Although the present invention has been disclosed by the above embodiments, they are not intended to limit the present invention. Anybody skilled in the art may make some modifications and alterations without departing from the spirit and scope of the present invention. Therefore, the protecting range of the present invention falls in the appended claims.

Claims

1. A method for forming an alignment mark, comprising:

providing a substrate;

forming a first dielectric layer, having an alignment trench and a contact hole, on the substrate;

forming a metal layer on the substrate to fill the alignment trench and the contact hole; and

removing the metal layer outside the alignment trench and the contact hole, wherein a surface of the metal layer in the alignment trench is even with a surface of the first dielectric layer, and the metal layer and the first dielectric layer have different reflection indexes and refraction indexes, by which an alignment light detects the alignment mark.

2. The method of claim 1, wherein a method for removing the metal layer outside the alignment trench and the contact hole comprises chemical mechanical polishing.

3. The method of claim 1, wherein a width of the alignment trench is less than 0.75 micrometer.

4. The method of claim 1, wherein a material of the first dielectric layer comprises silicon oxide.

5. The method of claim 1, wherein a material of the metal layer comprises tungsten.

6. The method of claim 1, wherein a thickness of the metal layer is larger than 400 nanometers.
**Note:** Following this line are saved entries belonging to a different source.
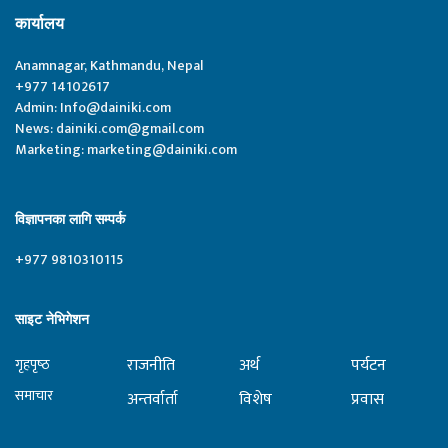
कार्यालय
Anamnagar, Kathmandu, Nepal
+977 14102617
Admin:
Info@dainiki.com
News:
dainiki.com@gmail.com
Marketing:
marketing@dainiki.com
विज्ञापनका लागि सम्पर्क
+977 9810310115
साइट नेभिगेशन
राजनीति
अर्थ
पर्यटन
गृहपृष्‍ठ
समाचार
अन्तर्वार्ता
विशेष
प्रवास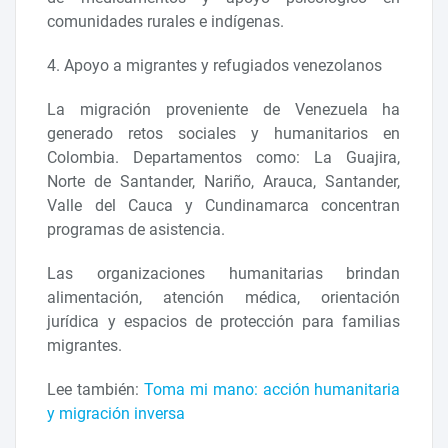
comunidades rurales e indígenas.
4. Apoyo a migrantes y refugiados venezolanos
La migración proveniente de Venezuela ha
generado retos sociales y humanitarios en
Colombia. Departamentos como: La Guajira,
Norte de Santander, Nariño, Arauca, Santander,
Valle del Cauca y Cundinamarca concentran
programas de asistencia.
Las organizaciones humanitarias brindan
alimentación, atención médica, orientación
jurídica y espacios de protección para familias
migrantes.
Lee también:
Toma mi mano: acción humanitaria
y migración inversa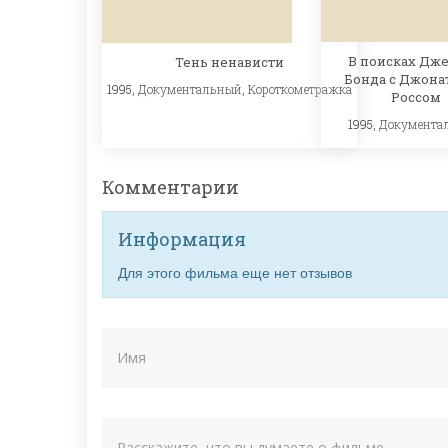
В поисках Дж
Тень ненависти
Бонда с Джона
1995,
Документальный
,
Короткометражка
Россом
1995,
Документа
Комментарии
Информация
Для этого фильма еще нет отзывов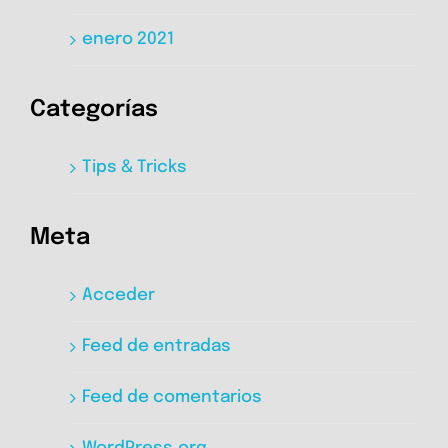
enero 2021
Categorías
Tips & Tricks
Meta
Acceder
Feed de entradas
Feed de comentarios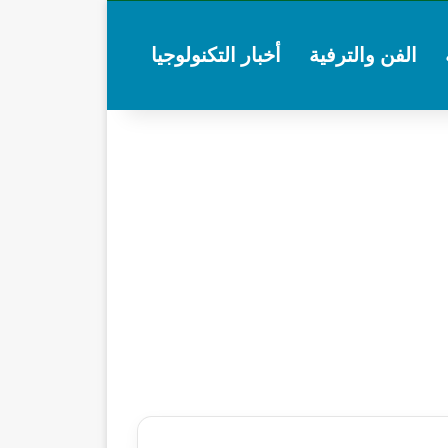
الفن والترفية
أخبار التكنولوجيا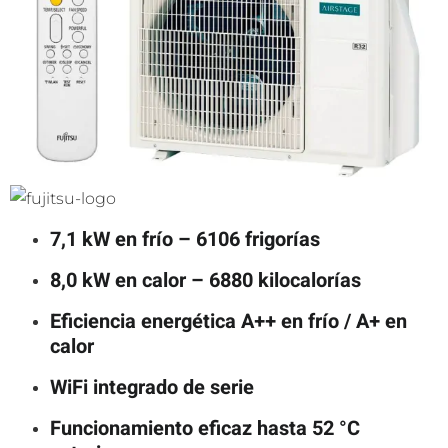
7,1 kW en frío – 6106 frigorías
8,0 kW en calor – 6880 kilocalorías
Eficiencia energética A++ en frío / A+ en
calor
WiFi integrado de serie
Funcionamiento eficaz hasta 52 °C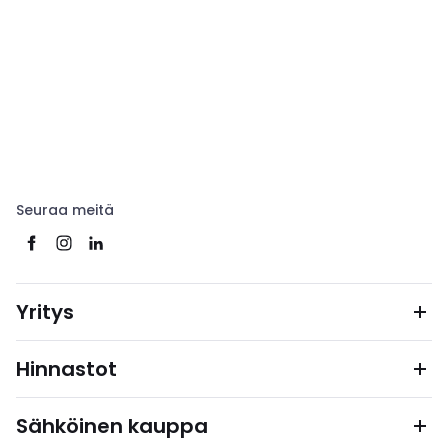
Seuraa meitä
Yritys
Hinnastot
Sähköinen kauppa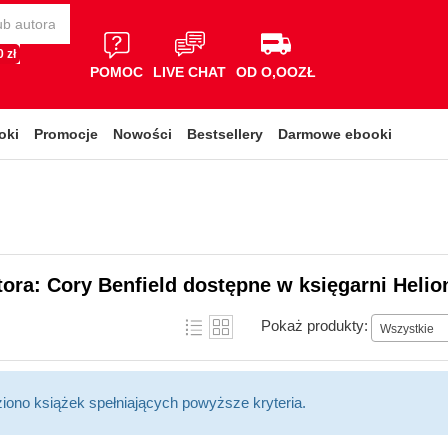
 zł
POMOC
LIVE CHAT
OD O,OOZŁ
oki
Promocje
Nowości
Bestsellery
Darmowe ebooki
tora: Cory Benfield dostępne w księgarni Helio
Pokaż produkty:
Wszystkie
ziono książek spełniających powyższe kryteria.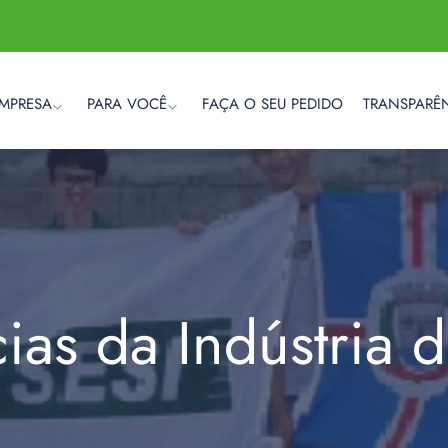
EMPRESA
PARA VOCÊ
FAÇA O SEU PEDIDO
TRANSPARÊ
cias da Indústria 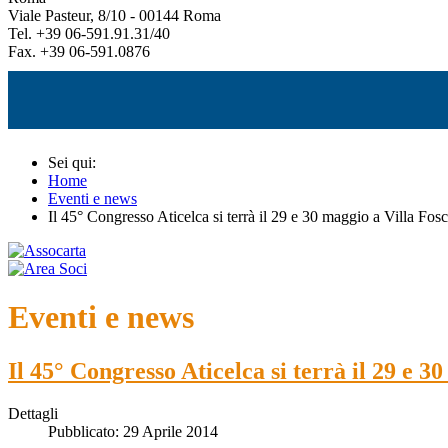
Viale Pasteur, 8/10 - 00144 Roma
Tel. +39 06-591.91.31/40
Fax. +39 06-591.0876
Sei qui:
Home
Eventi e news
Il 45° Congresso Aticelca si terrà il 29 e 30 maggio a Villa Fos
Eventi e news
Il 45° Congresso Aticelca si terrà il 29 e 3
Dettagli
Pubblicato: 29 Aprile 2014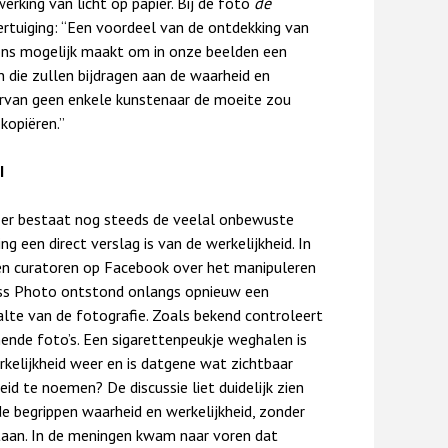
erking van licht op papier. Bij de foto
de
ertuiging: “Een voordeel van de ontdekking van
 ons mogelijk maakt om in onze beelden een
n die zullen bijdragen aan de waarheid en
aarvan geen enkele kunstenaar de moeite zou
kopiëren.”
I
, er bestaat nog steeds de veelal onbewuste
g een direct verslag is van de werkelijkheid. In
 en curatoren op Facebook over het manipuleren
ess Photo ontstond onlangs opnieuw een
alte van de fotografie. Zoals bekend controleert
nde foto’s. Een sigarettenpeukje weghalen is
rkelijkheid weer en is datgene wat zichtbaar
eid te noemen? De discussie liet duidelijk zien
e begrippen waarheid en werkelijkheid, zonder
staan. In de meningen kwam naar voren dat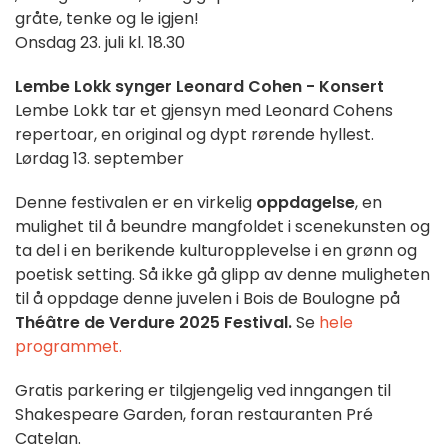
gråte, tenke og le igjen!
Onsdag 23. juli kl. 18.30
Lembe Lokk synger Leonard Cohen - Konsert
Lembe Lokk tar et gjensyn med Leonard Cohens
repertoar, en original og dypt rørende hyllest.
Lørdag 13. september
Denne festivalen er en virkelig
oppdagelse
, en
mulighet til å beundre mangfoldet i scenekunsten og
ta del i en berikende kulturopplevelse i en grønn og
poetisk setting. Så ikke gå glipp av denne muligheten
til å oppdage denne juvelen i Bois de Boulogne på
Théâtre de Verdure 2025 Festival.
Se
hele
programmet.
Gratis parkering er tilgjengelig ved inngangen til
Shakespeare Garden, foran restauranten Pré
Catelan.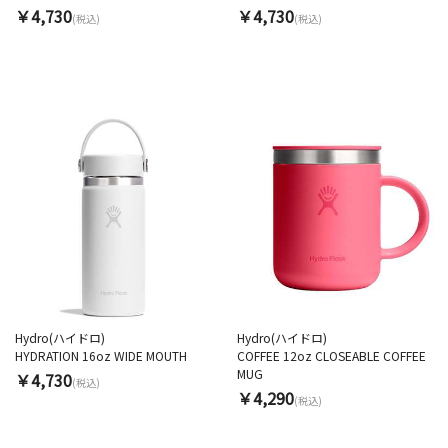
￥4,730
￥4,730
(税込)
(税込)
Hydro(ハイドロ)
Hydro(ハイドロ)
HYDRATION 16oz WIDE MOUTH
COFFEE 12oz CLOSEABLE COFFEE
MUG
￥4,730
(税込)
￥4,290
(税込)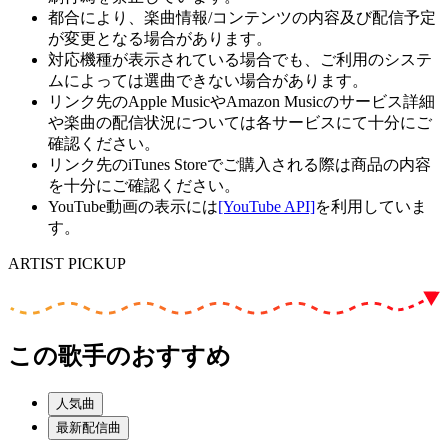
都合により、楽曲情報/コンテンツの内容及び配信予定
が変更となる場合があります。
対応機種が表示されている場合でも、ご利用のシステ
ムによっては選曲できない場合があります。
リンク先のApple MusicやAmazon Musicのサービス詳細
や楽曲の配信状況については各サービスにて十分にご
確認ください。
リンク先のiTunes Storeでご購入される際は商品の内容
を十分にご確認ください。
YouTube動画の表示には
[YouTube API]
を利用していま
す。
ARTIST PICKUP
この歌手のおすすめ
人気曲
最新配信曲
7. An alignment mark, disposed on a substrate, comprising:

a first dielectric layer disposed on the substrate, comprising an alignment trench and a contact hole; and

a metal layer disposed in the alignment trench and the contact hole, wherein a surface of the metal layer is even with a surface of the first dielectric layer, and the metal layer and the first dielectric layer have different reflection indexes and refraction indexes, by which an alignment light detects the alignment mark.

8. The alignment mark of claim 7, wherein a width of the alignment trench is less than 0.75 micrometer.

9. The alignment mark of claim 7, wherein a material of the first dielectric layer comprises silicon oxide.

10. The alignment mark of claim 7, wherein a material of the metal layer comprises tungsten.

11. The alignment mark of claim 7, wherein a thickness of the metal layer is larger than 400 nanometers.

12. An alignment method for a semiconductor fabricating process, comprising:

forming a plurality of alignment marks and a plurality of conductive lines in a first dielectric layer disposed on a substrate, comprising: forming a plurality of alignment trenches and a plurality of contact holes in the first dielectric layer; forming a metal layer on the substrate to fill the alignment trenches and the contact holes; and removing the metal layer outside the alignment trenches and the contact holes, wherein a surface of the metal layer in the alignment trenches is even with a surface of the first dielectric layer;

forming a second dielectric layer on the first dielectric layer;

forming a mask layer on the second dielectric layer;

forming a photoresist layer on the mask layer; and

using an alignment light to detect the alignment marks so as to precisely transfer a pattern of a photomask onto the photoresist layer, wherein the alignment light detects the alignment marks according to the difference in reflection indexes and refraction indexes between the metal layer and the first dielectric layer.

13. The alignment method of claim 12, wherein a method for removing the metal layer outside the alignment trenches and the contact holes comprises chemical mechanical polishing.

14. The alignment method of claim 12, wherein widths of the alignment trenches are less than 0.75 micrometer.

15. The alignment method of claim 12, wherein a material of the first dielectric layer comprises silicon oxide.

16. The alignment method of claim 12, wherein a material of the metal layer comprises tungsten.

17. The alignment method of claim 12, wherein a thickness of the metal layer is larger than 400 nanometers.

18. The alignment method of claim 12, wherein a material of the mask layer comprises amorphous carbon.